[Start of TEXT SECTION]
Monday, 27 February 2012

Calendar Girls ~ February 2102


Continuing with my monthly sharing of new to me blogs. The first of February's picks is 'Words and Herbs, which is a blog "for all who appreciate the beauty of words, flowers and homecooking". Author Cathy originates from the UK and now lives in the beautiful region of Barvaria, in Germany. Cathy blogs regularly on a wide range of topics. Recent posts have included a fascinating article on the spice cardamon, which I must confess to not having used regularly. Maybe the recipe Cathy shares today for Banana Blueberry Cardamon Muffins might well tempt me to being more adventurous. I have also enjoyed her posts showing glimpses of the area that she lives in, her word of the day articles and the poems that Cathy features. As spring slowly arrives I am looking forward to getting to know Cathy's garden and plants better.



I discovered Surburban Veg Plot a while ago but still in the relatively recent past as far as my blog reading goes. This is the delightful blog home of Jules, a keen and enthusiastic organic vegetable, fruit and flower gardener. She also has keeps chickens. Recent posts have included the familiar dilemma of winter itchy fingers, the question of whether one of her chickens has laid a record breaking egg complete with photographic evidence and the most seasonal topic of chitting potatoes. What I enjoy most about Jules posts are the sense of humour and the imagination that comes shining through. Last autumn I was in stitches reading her Mr.Ted posts which featured the adventures of a bear who stayed with her for a week - all part of a project initiated by another blogger to raise funds for charity. More recently her post about the Valentines Day speed dating event arranged by the sedate RHS had me in giggles.

Do try and visit these lovely ladies! 

Thursday, 23 February 2012

"The Distant Smell Of Summer"



"There is always in February some one day, at least, when one smells the yet distant, but surely coming, summer" - Gertrude Jekyll, 1843 - 1932.


After months of thinking about it, reading about it and dreaming about it today was finally a day for actually doing it - spending the best part of the day in the garden. The temperature hit the magical 60 degrees farenheit, seeds arrived in the post and seeds were sown. The green waste bin is almost full and I am now heading off to soak my limbs. I might pay for it tomorrow but today has been pure bliss! I was too busy to photograph it so the crocuses are 2011 vintage.


PS Great excitement also when after months of staring at it I finally can see small leaves emerging at the base of the African violet leaf I rooted in the autumn!

Monday, 20 February 2012

A Snowdrop Open Day

Sparkling winter sunshine and snowdrops were very much the order of the day when we visited Abbeywood Gardens, in Cheshire yesterday morning. I penned the date in my diary as soon as I read that the gardens were holding their first snowdrop open day. Snowdrop events always seem to be hundreds of miles away adrift in the south and here was one almost on my doorstep! As well as a woodland area studded with these beauties, there were many more treasures (some 180 different varieties) planted in 'Jane's Garden', where the plantswoman behind the name has created a magical winter garden. Here Jane Rowlinson describes how her love affair with snowdrops started - do have a read.
[End of TEXT SECTION]
[Start of DATASET CONTENT]
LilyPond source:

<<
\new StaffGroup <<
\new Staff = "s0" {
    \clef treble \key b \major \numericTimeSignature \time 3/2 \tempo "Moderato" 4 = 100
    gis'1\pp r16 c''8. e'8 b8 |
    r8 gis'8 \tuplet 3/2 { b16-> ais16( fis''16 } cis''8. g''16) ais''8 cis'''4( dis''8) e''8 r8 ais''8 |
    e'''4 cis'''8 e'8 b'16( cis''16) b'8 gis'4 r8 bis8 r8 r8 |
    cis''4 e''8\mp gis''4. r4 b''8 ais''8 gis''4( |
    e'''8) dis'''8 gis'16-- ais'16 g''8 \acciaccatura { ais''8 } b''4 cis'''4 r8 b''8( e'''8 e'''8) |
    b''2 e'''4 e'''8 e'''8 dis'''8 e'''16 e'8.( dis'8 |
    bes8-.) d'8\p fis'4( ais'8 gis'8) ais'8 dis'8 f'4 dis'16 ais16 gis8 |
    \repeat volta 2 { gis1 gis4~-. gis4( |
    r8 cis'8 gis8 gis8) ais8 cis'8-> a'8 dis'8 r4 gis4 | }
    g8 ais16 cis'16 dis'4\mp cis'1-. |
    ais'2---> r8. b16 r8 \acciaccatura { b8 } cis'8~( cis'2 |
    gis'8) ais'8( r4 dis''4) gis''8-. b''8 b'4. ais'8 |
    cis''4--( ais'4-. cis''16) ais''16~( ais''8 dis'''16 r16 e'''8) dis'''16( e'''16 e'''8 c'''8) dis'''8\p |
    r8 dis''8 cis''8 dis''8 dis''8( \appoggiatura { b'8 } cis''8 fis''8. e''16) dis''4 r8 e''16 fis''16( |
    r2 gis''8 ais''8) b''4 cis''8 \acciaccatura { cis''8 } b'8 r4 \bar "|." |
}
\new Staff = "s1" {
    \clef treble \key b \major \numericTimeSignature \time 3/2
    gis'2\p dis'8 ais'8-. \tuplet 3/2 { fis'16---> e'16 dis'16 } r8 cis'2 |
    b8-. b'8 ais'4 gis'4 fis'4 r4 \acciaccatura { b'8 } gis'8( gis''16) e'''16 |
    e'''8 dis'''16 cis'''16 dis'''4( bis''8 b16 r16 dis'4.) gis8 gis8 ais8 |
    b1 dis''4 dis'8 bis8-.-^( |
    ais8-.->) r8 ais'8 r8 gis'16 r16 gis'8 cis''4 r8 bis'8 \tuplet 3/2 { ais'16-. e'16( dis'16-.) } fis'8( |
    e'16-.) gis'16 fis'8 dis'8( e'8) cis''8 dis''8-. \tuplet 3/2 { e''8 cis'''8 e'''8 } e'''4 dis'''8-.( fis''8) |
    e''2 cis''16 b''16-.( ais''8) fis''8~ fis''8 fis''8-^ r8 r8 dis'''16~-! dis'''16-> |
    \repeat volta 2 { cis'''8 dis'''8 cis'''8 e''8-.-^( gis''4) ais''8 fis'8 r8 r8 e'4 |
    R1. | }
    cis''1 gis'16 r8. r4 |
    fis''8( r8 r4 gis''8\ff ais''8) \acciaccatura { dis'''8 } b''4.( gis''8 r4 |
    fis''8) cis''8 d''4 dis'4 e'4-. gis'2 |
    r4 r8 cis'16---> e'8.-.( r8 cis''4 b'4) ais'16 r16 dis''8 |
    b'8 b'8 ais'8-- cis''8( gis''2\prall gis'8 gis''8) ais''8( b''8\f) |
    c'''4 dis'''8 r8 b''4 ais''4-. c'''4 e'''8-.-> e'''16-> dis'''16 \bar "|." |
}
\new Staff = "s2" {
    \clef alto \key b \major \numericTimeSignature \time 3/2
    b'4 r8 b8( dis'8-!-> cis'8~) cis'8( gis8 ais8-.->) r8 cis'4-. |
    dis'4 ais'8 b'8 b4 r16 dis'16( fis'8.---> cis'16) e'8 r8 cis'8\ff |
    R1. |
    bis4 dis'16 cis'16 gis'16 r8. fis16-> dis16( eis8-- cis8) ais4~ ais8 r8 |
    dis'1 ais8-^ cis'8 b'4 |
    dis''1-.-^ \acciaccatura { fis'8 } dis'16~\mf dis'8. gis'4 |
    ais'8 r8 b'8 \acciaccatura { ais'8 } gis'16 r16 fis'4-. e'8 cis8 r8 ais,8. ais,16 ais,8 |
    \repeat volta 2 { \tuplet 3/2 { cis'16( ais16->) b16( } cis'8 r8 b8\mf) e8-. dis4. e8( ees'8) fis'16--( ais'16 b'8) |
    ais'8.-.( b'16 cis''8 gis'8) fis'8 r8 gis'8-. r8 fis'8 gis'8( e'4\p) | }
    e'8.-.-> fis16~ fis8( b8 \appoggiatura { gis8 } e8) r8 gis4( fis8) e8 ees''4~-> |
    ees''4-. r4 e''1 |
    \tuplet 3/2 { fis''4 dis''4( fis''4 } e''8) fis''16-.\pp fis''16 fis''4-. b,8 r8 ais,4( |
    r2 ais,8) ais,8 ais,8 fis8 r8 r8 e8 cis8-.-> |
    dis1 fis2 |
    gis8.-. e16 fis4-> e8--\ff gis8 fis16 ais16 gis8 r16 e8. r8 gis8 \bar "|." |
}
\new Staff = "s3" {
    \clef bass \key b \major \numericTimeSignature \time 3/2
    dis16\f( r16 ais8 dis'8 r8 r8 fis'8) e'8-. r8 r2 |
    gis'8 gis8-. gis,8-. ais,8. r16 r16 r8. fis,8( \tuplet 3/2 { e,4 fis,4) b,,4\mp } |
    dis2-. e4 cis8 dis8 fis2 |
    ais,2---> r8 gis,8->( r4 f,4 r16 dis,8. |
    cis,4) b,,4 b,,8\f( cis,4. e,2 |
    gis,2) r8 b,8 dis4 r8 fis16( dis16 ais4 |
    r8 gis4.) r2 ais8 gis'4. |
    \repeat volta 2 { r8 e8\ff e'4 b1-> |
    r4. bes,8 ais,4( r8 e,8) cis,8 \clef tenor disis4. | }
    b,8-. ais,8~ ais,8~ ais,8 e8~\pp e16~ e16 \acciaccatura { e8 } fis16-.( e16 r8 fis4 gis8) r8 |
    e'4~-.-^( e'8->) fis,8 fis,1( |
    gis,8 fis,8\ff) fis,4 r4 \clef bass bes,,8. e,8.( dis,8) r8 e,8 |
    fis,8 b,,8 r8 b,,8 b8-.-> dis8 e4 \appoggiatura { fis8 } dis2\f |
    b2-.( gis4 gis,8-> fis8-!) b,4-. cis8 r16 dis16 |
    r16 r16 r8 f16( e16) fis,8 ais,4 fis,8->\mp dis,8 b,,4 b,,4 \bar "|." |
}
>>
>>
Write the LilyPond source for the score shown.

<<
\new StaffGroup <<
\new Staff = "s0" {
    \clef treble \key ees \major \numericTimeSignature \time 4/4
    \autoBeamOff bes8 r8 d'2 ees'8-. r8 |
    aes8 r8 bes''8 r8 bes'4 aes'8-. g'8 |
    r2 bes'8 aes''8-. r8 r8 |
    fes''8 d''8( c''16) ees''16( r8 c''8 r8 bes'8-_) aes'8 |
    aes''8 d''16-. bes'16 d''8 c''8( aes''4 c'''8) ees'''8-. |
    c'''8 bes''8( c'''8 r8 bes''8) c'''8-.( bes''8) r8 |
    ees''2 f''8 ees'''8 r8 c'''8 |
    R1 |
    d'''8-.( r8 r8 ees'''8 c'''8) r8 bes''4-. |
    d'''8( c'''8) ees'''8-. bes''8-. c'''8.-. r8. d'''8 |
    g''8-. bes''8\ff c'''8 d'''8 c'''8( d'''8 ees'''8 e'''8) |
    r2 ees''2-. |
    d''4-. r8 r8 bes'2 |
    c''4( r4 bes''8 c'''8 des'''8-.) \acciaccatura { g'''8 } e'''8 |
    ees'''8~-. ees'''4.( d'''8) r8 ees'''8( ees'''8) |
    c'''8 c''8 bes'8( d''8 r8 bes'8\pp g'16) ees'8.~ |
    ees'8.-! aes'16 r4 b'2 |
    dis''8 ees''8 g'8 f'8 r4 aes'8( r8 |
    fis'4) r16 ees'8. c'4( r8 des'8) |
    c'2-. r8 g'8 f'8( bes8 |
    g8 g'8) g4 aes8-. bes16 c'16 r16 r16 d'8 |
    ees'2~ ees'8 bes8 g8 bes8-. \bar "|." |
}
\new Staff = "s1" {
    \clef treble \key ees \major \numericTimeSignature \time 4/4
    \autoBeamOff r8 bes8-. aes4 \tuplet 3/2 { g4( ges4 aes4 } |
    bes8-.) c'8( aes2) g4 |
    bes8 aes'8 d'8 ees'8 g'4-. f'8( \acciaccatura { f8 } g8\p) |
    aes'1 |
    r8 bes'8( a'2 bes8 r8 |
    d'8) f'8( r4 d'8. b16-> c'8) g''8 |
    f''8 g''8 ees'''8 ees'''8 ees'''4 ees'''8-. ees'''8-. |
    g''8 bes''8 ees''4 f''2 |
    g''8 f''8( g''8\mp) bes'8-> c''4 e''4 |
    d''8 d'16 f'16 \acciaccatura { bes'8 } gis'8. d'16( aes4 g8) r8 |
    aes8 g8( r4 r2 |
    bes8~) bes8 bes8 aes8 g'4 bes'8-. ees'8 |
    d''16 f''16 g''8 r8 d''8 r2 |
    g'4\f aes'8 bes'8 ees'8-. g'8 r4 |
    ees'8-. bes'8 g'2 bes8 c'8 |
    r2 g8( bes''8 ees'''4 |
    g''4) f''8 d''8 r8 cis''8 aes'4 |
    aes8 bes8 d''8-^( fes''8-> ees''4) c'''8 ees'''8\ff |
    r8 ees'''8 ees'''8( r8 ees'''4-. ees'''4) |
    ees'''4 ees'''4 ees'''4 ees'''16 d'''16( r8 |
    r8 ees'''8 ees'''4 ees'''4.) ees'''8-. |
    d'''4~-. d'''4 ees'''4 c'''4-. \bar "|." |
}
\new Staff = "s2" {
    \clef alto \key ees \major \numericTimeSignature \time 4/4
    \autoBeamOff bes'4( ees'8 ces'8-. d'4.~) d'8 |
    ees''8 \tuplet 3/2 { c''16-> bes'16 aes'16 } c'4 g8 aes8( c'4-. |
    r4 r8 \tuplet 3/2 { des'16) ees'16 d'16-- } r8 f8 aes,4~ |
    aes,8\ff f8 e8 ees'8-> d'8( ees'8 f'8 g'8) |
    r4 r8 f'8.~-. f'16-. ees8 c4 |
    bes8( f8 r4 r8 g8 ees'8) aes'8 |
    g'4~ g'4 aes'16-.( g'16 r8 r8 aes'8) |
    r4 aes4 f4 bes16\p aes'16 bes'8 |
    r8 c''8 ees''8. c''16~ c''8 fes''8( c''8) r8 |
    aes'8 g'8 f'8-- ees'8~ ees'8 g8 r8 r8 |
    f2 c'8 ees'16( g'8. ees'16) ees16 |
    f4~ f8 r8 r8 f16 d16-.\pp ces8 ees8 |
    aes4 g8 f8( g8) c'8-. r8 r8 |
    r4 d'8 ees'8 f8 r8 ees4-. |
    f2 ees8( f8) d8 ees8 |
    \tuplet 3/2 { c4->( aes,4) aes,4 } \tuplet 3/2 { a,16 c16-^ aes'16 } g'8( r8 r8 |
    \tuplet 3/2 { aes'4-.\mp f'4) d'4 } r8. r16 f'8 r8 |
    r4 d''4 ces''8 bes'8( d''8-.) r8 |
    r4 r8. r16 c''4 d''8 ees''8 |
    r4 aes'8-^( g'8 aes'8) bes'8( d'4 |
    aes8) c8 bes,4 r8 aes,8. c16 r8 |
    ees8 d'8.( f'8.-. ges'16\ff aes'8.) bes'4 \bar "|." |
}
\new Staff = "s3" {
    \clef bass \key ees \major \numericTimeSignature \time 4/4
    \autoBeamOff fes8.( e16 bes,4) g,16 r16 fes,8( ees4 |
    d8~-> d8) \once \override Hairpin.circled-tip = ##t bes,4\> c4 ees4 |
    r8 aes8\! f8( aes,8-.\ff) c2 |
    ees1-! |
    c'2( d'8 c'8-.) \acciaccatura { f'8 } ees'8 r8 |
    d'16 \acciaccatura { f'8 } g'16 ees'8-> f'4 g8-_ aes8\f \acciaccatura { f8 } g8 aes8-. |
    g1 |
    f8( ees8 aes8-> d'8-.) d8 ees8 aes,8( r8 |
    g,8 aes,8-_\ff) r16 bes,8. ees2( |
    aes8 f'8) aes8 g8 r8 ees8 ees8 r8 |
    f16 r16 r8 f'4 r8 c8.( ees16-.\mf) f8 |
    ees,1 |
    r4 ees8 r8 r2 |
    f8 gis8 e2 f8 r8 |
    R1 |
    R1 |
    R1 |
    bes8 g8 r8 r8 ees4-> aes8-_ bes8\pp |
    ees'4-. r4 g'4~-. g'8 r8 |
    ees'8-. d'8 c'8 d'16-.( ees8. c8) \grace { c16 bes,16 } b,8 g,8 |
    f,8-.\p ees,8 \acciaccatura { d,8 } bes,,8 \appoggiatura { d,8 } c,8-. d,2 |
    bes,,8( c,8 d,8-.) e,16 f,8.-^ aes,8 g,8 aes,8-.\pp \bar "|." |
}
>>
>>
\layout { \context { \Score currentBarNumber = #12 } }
[End of DATASET CONTENT]
_TO DO_
Can you sum up the blog posts above in three sentences?

_WRITTEN RESPONSE_
The writer recommends two blogs: Words and Herbs, by Cathy, who comes from the UK, lives in Germany and writes on a wide range of topics, and a blog by Jules, an organic gardener who keeps chickens and writes with humor and imagination. Another post describes a day spent mostly in the garden, when the temperature reached 60 degrees Fahrenheit, seeds arrived and were sown, and small leaves appeared at the base of an African violet leaf rooted in the autumn. A third post recounts a visit to the first snowdrop open day at Abbeywood Gardens in Cheshire, where a woodland area held snowdrops and Jane's Garden held some 180 different varieties.